[Collection entries]
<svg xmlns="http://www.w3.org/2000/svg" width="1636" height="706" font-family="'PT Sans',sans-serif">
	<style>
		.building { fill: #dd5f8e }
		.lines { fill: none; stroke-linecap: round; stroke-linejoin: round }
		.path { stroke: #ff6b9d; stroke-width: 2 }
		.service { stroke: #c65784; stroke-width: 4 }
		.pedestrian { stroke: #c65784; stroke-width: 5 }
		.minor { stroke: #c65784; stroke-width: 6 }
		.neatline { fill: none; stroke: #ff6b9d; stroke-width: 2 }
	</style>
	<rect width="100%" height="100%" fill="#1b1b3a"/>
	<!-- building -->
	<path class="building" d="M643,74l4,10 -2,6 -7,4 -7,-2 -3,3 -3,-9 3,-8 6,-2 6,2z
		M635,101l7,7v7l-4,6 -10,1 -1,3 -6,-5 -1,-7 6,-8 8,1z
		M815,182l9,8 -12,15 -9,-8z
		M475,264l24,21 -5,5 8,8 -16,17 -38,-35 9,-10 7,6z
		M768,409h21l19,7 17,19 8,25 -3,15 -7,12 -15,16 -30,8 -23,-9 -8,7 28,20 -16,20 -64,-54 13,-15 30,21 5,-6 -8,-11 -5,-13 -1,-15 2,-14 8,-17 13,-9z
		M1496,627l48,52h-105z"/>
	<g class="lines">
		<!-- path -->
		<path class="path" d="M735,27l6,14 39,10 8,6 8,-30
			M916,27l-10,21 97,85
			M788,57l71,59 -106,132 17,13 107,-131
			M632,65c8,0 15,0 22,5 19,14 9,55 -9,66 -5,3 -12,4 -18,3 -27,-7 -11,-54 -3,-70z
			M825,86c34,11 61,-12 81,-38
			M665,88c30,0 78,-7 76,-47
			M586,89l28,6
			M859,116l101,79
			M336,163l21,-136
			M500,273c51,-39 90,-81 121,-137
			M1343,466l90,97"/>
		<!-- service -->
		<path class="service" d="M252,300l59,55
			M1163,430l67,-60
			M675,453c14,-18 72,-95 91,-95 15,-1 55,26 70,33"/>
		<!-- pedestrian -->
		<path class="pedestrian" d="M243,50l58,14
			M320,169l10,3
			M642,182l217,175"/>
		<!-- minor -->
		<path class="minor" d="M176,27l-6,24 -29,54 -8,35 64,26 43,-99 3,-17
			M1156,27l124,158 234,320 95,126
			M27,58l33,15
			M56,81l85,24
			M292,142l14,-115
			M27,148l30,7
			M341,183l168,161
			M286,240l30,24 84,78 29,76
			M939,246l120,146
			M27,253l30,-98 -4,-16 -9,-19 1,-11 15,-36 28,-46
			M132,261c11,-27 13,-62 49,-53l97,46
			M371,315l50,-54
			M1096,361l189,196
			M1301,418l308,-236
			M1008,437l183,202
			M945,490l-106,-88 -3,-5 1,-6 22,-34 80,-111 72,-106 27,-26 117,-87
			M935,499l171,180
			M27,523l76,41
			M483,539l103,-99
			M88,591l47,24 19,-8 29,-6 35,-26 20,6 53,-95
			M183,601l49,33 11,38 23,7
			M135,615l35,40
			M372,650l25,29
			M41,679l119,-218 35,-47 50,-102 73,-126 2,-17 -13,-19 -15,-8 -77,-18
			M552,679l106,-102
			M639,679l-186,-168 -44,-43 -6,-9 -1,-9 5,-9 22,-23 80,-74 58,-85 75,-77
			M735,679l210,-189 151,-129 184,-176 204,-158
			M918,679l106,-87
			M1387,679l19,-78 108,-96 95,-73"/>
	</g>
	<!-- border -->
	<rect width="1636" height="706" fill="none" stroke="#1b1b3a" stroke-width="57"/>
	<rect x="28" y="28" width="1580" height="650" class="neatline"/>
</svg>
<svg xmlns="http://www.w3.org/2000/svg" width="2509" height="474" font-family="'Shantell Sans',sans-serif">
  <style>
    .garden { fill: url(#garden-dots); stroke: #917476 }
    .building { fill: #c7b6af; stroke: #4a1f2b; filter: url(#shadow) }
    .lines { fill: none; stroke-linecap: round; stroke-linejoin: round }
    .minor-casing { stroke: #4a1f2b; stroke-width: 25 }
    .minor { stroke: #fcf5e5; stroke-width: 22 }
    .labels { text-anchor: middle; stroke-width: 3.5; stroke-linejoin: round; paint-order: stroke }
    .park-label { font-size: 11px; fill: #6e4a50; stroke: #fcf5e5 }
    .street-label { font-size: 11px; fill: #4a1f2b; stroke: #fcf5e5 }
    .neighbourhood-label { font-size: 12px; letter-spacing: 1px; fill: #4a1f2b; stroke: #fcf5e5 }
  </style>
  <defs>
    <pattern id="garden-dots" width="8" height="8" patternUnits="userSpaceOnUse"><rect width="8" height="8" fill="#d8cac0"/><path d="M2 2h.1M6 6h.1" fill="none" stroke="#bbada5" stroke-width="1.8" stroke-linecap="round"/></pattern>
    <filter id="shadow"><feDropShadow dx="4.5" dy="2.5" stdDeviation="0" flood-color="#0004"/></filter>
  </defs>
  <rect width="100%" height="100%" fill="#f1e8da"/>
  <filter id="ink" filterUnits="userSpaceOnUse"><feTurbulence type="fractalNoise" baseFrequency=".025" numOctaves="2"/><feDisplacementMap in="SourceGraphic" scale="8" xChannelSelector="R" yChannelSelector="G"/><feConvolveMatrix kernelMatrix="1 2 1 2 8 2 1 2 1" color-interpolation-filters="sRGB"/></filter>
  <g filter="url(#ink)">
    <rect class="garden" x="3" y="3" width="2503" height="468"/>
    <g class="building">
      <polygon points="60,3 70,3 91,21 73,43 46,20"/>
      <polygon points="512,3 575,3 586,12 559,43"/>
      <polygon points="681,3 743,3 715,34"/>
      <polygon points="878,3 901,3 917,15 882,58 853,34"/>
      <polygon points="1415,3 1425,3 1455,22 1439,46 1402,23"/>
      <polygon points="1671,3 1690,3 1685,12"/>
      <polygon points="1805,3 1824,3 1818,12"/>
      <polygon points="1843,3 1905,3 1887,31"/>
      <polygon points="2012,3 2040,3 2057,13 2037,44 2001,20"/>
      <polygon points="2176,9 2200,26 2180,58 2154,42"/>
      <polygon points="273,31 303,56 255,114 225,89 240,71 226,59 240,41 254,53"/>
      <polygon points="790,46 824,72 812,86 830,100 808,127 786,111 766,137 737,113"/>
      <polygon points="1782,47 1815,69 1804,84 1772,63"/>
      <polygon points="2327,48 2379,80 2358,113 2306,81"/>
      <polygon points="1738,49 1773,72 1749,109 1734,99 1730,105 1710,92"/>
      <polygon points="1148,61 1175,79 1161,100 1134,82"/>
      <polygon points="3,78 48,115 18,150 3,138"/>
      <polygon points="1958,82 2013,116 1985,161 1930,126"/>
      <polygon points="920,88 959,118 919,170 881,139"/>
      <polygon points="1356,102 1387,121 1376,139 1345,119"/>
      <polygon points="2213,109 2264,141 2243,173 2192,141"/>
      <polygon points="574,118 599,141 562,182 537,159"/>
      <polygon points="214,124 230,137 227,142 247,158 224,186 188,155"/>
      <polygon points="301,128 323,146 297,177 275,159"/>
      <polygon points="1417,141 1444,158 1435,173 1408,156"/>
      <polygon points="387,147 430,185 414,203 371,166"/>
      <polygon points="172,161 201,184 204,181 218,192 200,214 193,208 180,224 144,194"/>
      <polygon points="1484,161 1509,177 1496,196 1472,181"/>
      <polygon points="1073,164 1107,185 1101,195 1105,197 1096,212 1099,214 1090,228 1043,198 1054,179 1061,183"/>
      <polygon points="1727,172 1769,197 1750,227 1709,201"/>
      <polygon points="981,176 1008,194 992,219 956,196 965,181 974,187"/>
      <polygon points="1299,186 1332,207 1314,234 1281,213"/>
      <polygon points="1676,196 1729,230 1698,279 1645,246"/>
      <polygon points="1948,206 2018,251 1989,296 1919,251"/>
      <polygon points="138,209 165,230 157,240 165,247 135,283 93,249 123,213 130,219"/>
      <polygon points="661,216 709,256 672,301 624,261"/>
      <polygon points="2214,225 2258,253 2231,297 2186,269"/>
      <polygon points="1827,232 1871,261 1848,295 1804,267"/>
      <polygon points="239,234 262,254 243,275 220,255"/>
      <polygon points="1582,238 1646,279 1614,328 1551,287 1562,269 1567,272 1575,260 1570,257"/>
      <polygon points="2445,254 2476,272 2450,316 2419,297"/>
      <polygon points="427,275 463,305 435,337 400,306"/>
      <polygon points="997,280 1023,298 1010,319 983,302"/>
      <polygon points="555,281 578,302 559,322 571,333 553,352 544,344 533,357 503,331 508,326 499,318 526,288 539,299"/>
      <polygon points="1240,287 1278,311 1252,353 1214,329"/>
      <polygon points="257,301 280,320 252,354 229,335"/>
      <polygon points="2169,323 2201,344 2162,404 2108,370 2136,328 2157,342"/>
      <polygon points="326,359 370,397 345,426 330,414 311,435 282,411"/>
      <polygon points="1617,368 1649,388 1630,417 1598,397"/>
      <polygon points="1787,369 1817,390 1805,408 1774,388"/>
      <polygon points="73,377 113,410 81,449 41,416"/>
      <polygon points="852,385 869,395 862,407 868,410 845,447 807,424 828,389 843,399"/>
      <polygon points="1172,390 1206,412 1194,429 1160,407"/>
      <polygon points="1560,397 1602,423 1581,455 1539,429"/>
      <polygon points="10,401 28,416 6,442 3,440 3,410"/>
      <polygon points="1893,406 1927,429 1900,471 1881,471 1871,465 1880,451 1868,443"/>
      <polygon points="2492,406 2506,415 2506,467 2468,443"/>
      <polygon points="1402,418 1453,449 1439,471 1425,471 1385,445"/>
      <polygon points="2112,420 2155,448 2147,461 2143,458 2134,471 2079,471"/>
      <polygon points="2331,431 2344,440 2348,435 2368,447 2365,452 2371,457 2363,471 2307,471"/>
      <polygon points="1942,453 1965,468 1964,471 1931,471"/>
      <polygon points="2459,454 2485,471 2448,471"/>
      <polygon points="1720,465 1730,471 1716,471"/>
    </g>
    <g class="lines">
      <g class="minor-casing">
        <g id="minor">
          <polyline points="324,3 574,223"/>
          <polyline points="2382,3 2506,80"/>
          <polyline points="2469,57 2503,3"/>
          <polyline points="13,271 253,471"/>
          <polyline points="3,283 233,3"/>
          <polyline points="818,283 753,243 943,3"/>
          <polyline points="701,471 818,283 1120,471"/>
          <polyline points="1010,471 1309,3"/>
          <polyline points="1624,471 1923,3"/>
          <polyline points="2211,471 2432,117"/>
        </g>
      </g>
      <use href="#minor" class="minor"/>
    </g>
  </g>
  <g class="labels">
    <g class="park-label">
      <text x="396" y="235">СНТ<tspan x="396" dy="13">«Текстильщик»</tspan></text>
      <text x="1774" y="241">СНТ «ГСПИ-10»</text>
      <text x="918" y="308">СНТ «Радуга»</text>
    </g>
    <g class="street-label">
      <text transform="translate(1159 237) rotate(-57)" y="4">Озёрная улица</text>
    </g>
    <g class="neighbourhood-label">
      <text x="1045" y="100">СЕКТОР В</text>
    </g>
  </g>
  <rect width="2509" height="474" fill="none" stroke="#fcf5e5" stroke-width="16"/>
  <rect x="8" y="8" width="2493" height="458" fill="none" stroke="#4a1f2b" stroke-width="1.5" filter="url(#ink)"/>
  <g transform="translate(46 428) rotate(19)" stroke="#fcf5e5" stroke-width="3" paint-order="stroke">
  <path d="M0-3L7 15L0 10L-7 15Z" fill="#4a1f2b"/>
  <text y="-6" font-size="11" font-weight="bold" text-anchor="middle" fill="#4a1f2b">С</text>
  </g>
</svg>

## Your task:
Take the lines above from the one containing "M675,453c14,-18 72,-95 91,-95" to the one containing "M483,539l103,-99" and retype them exactly, both ends included, with nothing added.

## Finished task:
			M675,453c14,-18 72,-95 91,-95 15,-1 55,26 70,33"/>
		<!-- pedestrian -->
		<path class="pedestrian" d="M243,50l58,14
			M320,169l10,3
			M642,182l217,175"/>
		<!-- minor -->
		<path class="minor" d="M176,27l-6,24 -29,54 -8,35 64,26 43,-99 3,-17
			M1156,27l124,158 234,320 95,126
			M27,58l33,15
			M56,81l85,24
			M292,142l14,-115
			M27,148l30,7
			M341,183l168,161
			M286,240l30,24 84,78 29,76
			M939,246l120,146
			M27,253l30,-98 -4,-16 -9,-19 1,-11 15,-36 28,-46
			M132,261c11,-27 13,-62 49,-53l97,46
			M371,315l50,-54
			M1096,361l189,196
			M1301,418l308,-236
			M1008,437l183,202
			M945,490l-106,-88 -3,-5 1,-6 22,-34 80,-111 72,-106 27,-26 117,-87
			M935,499l171,180
			M27,523l76,41
			M483,539l103,-99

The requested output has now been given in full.